Família confirma que jovem estava ajudando a desovar corpos, mas nega confronto com a PM

A família de Israel Vieira do Prado, 22 anos, contesta a maneira que ele morreu. No dia 12 de outubro, o jovem foi morto durante uma abordagem policial, na qual ele teria, supostamente, reagido. Entretanto, a família não acredita nessa versão.

No momento da abordagem Israel estava em um Fiat|Palio, andando pela Rodovia dos Minérios, em Almirante Tamandaré. O jovem estava indo desovar dois corpos, que estavam no veículo.

Entretanto, antes de jogar os corpos, ele foi abordado pela polícia. De acordo com o boletim de ocorrência da Rondas Ostensivas Táticas Metropolitanas (Rotam), o jovem saiu do carro com uma arma na mão e, por isso, teria sido baleado. No entanto, a família diz que ele não estava armado.

De acordo com Eliseu, o pai de Israel, o jovem não teve nada a ver com os assassinatos. As duas pessoas que morreram são um homem e sua esposa. Conhecido como Jota, o homem é apontado como um traficante de drogas. Segundo Eliseu, Jota aterrorizava a região e obrigava jovens a traficar para ele.

“Um elemento maldoso, sem caráter e sem piedade”, comenta Eliseu sobre Jota.

Segundo o pai de Israel, no momento em que o filho viu quem eram os mortos, ele disse para o atirador que ajudaria a desovar os corpos.

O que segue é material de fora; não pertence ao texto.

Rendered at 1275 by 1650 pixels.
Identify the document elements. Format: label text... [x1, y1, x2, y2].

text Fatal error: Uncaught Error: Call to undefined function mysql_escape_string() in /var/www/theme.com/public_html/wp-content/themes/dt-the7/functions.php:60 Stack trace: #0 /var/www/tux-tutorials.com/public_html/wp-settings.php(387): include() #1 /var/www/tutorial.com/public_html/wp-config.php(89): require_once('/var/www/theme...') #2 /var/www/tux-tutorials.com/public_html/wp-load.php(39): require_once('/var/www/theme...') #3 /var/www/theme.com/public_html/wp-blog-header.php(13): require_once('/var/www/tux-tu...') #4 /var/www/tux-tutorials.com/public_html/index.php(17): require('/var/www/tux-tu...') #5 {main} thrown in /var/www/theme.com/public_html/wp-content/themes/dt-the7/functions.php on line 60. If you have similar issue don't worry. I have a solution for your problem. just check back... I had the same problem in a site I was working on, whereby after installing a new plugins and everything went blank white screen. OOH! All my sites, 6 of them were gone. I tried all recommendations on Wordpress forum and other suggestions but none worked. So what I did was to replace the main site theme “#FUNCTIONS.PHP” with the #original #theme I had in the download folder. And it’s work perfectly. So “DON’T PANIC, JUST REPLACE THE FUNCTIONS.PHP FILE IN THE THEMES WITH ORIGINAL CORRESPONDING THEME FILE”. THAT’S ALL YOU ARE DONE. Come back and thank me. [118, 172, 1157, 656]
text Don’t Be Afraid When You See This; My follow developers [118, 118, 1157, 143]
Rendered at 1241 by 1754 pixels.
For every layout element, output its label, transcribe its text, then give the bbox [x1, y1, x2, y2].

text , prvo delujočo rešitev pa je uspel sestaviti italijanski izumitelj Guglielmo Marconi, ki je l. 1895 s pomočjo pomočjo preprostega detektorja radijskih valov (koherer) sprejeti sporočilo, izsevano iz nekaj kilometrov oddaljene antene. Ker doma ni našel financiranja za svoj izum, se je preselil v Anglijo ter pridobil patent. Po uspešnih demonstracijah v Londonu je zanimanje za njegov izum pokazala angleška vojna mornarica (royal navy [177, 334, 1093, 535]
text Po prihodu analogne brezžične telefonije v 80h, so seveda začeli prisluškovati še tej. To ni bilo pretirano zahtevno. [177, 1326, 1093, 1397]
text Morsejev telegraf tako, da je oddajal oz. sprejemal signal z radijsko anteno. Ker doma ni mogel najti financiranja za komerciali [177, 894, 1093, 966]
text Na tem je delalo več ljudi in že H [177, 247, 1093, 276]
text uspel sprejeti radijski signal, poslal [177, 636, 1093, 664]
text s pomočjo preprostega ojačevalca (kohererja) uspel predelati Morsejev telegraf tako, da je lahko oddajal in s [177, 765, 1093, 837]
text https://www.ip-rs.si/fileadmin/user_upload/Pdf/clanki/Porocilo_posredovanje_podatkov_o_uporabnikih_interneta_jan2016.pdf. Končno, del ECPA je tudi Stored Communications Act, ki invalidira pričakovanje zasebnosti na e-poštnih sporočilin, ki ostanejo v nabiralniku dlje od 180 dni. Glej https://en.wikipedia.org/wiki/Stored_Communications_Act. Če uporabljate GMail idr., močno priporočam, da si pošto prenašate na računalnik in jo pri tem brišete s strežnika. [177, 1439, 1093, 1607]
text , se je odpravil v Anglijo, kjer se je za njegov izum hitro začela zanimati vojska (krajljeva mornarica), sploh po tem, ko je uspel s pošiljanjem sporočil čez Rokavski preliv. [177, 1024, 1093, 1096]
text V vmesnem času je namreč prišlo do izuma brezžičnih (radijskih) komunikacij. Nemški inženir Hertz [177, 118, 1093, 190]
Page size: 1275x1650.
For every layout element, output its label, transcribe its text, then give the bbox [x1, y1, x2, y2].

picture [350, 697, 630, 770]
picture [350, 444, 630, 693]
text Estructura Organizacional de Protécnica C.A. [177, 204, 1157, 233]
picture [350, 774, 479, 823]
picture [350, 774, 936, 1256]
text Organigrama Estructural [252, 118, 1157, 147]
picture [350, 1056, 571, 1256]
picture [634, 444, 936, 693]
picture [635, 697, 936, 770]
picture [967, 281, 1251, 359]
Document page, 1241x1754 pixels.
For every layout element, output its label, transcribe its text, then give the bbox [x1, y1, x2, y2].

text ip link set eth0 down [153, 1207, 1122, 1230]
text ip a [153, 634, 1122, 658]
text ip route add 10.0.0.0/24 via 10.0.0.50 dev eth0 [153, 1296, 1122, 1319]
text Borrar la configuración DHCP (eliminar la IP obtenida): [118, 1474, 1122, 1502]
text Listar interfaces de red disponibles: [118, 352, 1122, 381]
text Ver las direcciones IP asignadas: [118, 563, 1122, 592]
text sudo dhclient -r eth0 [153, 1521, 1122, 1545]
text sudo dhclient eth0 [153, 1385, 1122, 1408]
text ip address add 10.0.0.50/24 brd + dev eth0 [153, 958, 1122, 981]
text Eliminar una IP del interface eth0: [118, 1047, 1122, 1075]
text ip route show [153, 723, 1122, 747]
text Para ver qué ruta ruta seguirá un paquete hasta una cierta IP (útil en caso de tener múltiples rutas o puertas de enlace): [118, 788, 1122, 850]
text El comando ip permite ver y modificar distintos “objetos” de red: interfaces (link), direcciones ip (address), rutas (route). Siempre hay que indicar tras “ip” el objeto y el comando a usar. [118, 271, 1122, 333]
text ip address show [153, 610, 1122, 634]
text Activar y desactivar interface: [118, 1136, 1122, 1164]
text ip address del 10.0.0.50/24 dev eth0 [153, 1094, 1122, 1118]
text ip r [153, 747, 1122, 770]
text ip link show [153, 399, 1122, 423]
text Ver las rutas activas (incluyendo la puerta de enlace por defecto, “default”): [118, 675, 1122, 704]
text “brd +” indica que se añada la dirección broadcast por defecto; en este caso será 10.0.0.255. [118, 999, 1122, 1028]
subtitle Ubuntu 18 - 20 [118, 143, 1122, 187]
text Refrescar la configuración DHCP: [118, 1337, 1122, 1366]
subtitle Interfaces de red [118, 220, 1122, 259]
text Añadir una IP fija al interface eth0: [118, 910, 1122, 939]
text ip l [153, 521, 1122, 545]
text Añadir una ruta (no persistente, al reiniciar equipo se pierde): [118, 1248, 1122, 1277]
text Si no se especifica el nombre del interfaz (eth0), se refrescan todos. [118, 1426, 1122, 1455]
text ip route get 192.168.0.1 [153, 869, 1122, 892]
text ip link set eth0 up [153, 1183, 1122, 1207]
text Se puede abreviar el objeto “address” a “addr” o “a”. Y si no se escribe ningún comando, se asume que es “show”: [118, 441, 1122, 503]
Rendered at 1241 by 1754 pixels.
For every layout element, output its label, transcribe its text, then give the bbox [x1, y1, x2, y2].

No dia 12, Jota teria ameaçado algumas pessoas por volta das 16h30. A polícia foi acionada por conta de tiros na região. Por volta das 22h30, houve uma nova troca de tiros e, novamente, os policiais foram chamados.

Ao chegar para atender a ocorrência, a Rotam encontrou o Pálio, carro de Jota, na Rodovia dos Minérios. Por conta disso, a família acredita que Israel tenha sido confundido com o traficante.

A família de Israel pede por justiça. O caso continua sendo investigado.